PASSAGE TO READ -

[mlir][xegpu] Add support for `vector.extract_strided_slice` XeGPU SIMT distribution with partial offsets. #171512

charithaintc · 2025-12-09T21:48:49Z

vector.extract_strided_slice can have two forms when specifying offsets.

Case 1:

%1 = vector.extract_strided_slice %0 { offsets = [8, 0], sizes = [8, 16], strides = [1, 1]}
      : vector<24x16xf32> to vector<8x16xf32>

Case 2:

%1 = vector.extract_strided_slice %0 { offsets = [8], sizes = [8], strides = [1]}
      : vector<24x16xf32> to vector<8x16xf32>

These two ops means the same thing, but case 2 is syntactic sugar to avoid specifying offsets for fully extracted dims. Currently case 2 fails in XeGPU SIMT distribution. This PR fixes this issue.

llvmbot · 2025-12-09T21:49:19Z

@llvm/pr-subscribers-mlir-gpu

@llvm/pr-subscribers-mlir

Author: Charitha Saumya (charithaintc)

Changes

vector.extract_strided_slice can have two forms when specifying offsets.

Case 1:

%1 = vector.extract_strided_slice %0 { offsets = [8, 0], sizes = [8, 16], strides = [1, 1]}
      : vector&lt;24x16xf32&gt; to vector&lt;8x16xf32&gt;

Case 2:

%1 = vector.extract_strided_slice %0 { offsets = [8], sizes = [8], strides = [1]}
      : vector&lt;24x16xf32&gt; to vector&lt;8x16xf32&gt;

These two ops means the same thing, but case 2 is syntactic sugar to avoid specifying offsets for fully extracted dims. Currently case 2 fails in XeGPU SIMT distribution. This PR fixes this issue.

Full diff: https://github.com/llvm/llvm-project/pull/171512.diff

2 Files Affected:

(modified) mlir/lib/Dialect/XeGPU/Transforms/XeGPUSubgroupDistribute.cpp (+16-2)
(modified) mlir/test/Dialect/XeGPU/subgroup-distribute-unit.mlir (+46)

diff --git a/mlir/lib/Dialect/XeGPU/Transforms/XeGPUSubgroupDistribute.cpp b/mlir/lib/Dialect/XeGPU/Transforms/XeGPUSubgroupDistribute.cpp
index ca81c3cd7be42..bbea93101c54e 100644
--- a/mlir/lib/Dialect/XeGPU/Transforms/XeGPUSubgroupDistribute.cpp
+++ b/mlir/lib/Dialect/XeGPU/Transforms/XeGPUSubgroupDistribute.cpp
@@ -99,6 +99,7 @@ getDistVecTypeBasedOnLaneLayout(xegpu::DistributeLayoutAttr layout,
   for (auto [i, dim] : llvm::enumerate(originalType.getShape())) {
     if (i < distributionStart)
       continue;
+
     // Check if the dimension can be distributed evenly.
     if (dim % effectiveLaneLayout[i - distributionStart] != 0)

WHAT TO WORK ON -
1: Answer these about the XeGPU pull request:
(a) What offsets does Case 2 give?
(b) How many files does the change affect?
(c) How many lines does the change add to subgroup-distribute-unit.mlir?
2: Please write the next lines of the XeGPU pull request, picking up after its last shown line.
The data have no role in any of this.

MATERIAL PROVIDED -
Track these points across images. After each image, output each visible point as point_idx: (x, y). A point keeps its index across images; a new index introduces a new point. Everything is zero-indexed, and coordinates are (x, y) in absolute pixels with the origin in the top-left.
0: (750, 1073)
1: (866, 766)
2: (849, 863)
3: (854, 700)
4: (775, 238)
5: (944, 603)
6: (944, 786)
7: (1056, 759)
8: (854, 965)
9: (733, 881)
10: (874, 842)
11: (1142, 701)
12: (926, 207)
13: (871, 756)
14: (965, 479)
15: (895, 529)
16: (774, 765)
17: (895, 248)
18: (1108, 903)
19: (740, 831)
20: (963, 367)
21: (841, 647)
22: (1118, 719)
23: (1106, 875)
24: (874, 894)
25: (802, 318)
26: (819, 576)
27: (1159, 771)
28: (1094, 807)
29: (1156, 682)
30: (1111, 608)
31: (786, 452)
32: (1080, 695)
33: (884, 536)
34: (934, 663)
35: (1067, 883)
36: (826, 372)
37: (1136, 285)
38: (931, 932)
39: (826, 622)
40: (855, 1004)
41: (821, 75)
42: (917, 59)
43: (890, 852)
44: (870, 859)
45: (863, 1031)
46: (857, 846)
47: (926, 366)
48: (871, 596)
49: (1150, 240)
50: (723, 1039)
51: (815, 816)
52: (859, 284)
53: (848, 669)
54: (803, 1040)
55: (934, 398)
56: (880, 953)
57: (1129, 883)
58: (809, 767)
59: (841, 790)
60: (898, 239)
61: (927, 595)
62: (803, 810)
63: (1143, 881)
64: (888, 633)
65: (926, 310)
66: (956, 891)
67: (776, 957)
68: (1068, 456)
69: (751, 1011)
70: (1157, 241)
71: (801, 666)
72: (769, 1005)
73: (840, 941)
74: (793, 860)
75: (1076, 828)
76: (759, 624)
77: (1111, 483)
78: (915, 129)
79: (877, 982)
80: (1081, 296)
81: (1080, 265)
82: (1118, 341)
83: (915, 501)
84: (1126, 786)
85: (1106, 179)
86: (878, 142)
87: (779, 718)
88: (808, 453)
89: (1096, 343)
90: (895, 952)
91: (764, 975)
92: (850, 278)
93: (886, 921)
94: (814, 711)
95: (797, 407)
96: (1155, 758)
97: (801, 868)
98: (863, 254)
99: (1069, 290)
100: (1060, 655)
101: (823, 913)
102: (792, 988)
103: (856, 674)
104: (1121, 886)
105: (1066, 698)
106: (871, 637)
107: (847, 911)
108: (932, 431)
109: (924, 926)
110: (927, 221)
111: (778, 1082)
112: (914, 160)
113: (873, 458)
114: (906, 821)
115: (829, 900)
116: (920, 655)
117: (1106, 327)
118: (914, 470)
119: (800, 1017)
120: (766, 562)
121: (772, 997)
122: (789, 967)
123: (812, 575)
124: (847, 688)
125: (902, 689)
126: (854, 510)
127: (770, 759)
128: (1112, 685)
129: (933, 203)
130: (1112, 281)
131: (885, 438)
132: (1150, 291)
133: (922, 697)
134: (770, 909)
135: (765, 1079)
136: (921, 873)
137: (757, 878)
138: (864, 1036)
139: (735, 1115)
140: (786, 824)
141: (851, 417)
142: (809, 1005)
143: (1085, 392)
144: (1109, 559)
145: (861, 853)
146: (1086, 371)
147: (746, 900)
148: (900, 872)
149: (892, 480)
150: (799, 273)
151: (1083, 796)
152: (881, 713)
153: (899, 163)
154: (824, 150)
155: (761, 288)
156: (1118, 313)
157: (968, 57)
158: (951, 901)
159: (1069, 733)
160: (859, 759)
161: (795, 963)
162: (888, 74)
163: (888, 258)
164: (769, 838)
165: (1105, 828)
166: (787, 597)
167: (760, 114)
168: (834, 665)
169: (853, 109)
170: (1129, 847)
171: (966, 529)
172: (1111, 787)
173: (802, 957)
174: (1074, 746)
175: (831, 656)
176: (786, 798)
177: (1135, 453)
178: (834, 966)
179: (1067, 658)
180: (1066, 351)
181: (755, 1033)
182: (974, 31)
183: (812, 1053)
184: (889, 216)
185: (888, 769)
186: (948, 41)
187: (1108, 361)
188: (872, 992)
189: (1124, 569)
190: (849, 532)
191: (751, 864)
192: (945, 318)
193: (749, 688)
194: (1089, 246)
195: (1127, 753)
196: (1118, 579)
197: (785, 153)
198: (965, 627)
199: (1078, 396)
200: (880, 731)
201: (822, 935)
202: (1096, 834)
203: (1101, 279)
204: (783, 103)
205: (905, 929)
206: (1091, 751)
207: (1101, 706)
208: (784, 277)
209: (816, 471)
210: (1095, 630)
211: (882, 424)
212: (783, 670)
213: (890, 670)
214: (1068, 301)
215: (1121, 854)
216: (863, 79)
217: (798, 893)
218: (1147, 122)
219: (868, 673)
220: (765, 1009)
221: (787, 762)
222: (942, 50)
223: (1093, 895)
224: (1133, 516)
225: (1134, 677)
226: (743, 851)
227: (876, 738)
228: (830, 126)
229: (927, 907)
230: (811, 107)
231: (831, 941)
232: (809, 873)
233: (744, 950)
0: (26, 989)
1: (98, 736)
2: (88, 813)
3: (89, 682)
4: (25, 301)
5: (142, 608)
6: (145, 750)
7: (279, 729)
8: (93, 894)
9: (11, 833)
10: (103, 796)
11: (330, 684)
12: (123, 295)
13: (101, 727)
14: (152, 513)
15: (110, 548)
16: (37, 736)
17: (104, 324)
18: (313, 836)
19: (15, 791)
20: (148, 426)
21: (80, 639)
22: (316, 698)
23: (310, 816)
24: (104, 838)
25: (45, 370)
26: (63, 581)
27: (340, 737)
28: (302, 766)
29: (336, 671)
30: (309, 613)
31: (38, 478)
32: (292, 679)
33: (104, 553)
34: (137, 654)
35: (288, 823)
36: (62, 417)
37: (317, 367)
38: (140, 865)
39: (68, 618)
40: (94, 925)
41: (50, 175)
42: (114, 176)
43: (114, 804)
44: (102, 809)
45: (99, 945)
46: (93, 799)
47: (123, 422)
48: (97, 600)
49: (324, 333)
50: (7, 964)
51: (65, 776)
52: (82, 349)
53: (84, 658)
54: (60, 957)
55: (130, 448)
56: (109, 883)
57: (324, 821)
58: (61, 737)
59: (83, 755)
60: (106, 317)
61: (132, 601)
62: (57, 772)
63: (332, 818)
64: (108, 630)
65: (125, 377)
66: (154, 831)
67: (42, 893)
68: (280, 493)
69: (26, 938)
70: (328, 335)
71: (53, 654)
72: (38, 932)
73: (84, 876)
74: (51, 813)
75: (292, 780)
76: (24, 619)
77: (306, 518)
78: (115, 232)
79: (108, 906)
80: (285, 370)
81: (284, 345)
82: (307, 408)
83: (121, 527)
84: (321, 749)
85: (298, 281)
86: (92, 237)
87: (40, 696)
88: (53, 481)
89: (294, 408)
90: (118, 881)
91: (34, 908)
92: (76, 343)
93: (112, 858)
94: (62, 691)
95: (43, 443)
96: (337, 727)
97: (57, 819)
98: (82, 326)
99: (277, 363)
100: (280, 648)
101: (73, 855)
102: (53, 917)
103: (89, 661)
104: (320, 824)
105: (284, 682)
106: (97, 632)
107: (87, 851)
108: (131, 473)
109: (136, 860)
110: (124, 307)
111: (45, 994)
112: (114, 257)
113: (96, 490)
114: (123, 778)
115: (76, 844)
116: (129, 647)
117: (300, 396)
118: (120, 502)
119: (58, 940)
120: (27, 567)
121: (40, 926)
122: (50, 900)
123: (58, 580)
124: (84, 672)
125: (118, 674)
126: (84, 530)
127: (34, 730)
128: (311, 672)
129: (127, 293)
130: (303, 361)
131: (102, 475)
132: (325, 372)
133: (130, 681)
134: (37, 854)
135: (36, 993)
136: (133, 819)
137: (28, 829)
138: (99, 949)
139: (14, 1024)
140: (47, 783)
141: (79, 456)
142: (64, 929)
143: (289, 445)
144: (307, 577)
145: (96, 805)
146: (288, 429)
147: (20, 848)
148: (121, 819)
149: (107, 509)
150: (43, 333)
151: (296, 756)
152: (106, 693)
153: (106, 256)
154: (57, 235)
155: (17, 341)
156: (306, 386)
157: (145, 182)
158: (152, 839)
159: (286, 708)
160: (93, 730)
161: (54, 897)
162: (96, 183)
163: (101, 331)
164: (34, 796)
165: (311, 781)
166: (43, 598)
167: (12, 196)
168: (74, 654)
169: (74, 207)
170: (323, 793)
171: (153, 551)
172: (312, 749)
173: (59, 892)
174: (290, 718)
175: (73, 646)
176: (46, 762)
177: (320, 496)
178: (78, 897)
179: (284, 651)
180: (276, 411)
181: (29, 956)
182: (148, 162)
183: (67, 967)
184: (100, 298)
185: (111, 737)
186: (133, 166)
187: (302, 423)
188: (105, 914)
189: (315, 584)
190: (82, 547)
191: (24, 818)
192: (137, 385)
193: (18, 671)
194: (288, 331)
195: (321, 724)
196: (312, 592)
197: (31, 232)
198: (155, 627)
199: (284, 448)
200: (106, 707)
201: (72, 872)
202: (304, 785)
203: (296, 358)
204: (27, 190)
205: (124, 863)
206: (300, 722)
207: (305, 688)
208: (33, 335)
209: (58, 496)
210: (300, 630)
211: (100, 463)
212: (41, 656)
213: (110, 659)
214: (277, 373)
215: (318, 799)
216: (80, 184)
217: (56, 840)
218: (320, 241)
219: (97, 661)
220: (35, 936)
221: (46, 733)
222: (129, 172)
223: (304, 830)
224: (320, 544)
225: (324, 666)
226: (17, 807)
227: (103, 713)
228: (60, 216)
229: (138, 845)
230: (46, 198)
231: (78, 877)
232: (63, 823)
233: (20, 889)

TASK RESPONSES -
1:
(a) [8]
(b) 2
(c) 46

2:
       return failure();
@@ -1673,6 +1674,19 @@ struct VectorExtractStridedSliceDistribution
         extractOp.getSizes(), [](Attribute attr) { return attr; });
     SmallVector<Attribute> updatedOffsets = llvm::map_to_vector(
         extractOp.getOffsets(), [](Attribute attr) { return attr; });
+    SmallVector<Attribute> updatedStrides = llvm::map_to_vector(
+        extractOp.getStrides(), [](Attribute attr) { return attr; });
+    // If the provided sizes, offsets, strides are less than the rank, pad them
+    // with full sizes, zero offsets, and unit strides. This makes it easier to
+    // adjust them later.
+    int64_t sourceRank = extractOp.getSourceVectorType().getRank();
+    for (int64_t i = extractOp.getSizes().size(); i < sourceRank; ++i) {
+      updatedSizes.push_back(rewriter.getI64IntegerAttr(
+          extractOp.getSourceVectorType().getDimSize(i)));
+      updatedOffsets.push_back(rewriter.getI64IntegerAttr(0));
+      updatedStrides.push_back(
+          rewriter.getI64IntegerAttr(1)); // stride is always 1.
+    }
     // If the result is distributed, it must be distributed in exactly one
     // dimension. In this case, we adjust the sourceDistType, distributedSizes
     // and distributedOffsets accordingly.
@@ -1708,7 +1722,7 @@ struct VectorExtractStridedSliceDistribution
       // The offsets in the distributed dimention must be a multiple of subgroup
       // size.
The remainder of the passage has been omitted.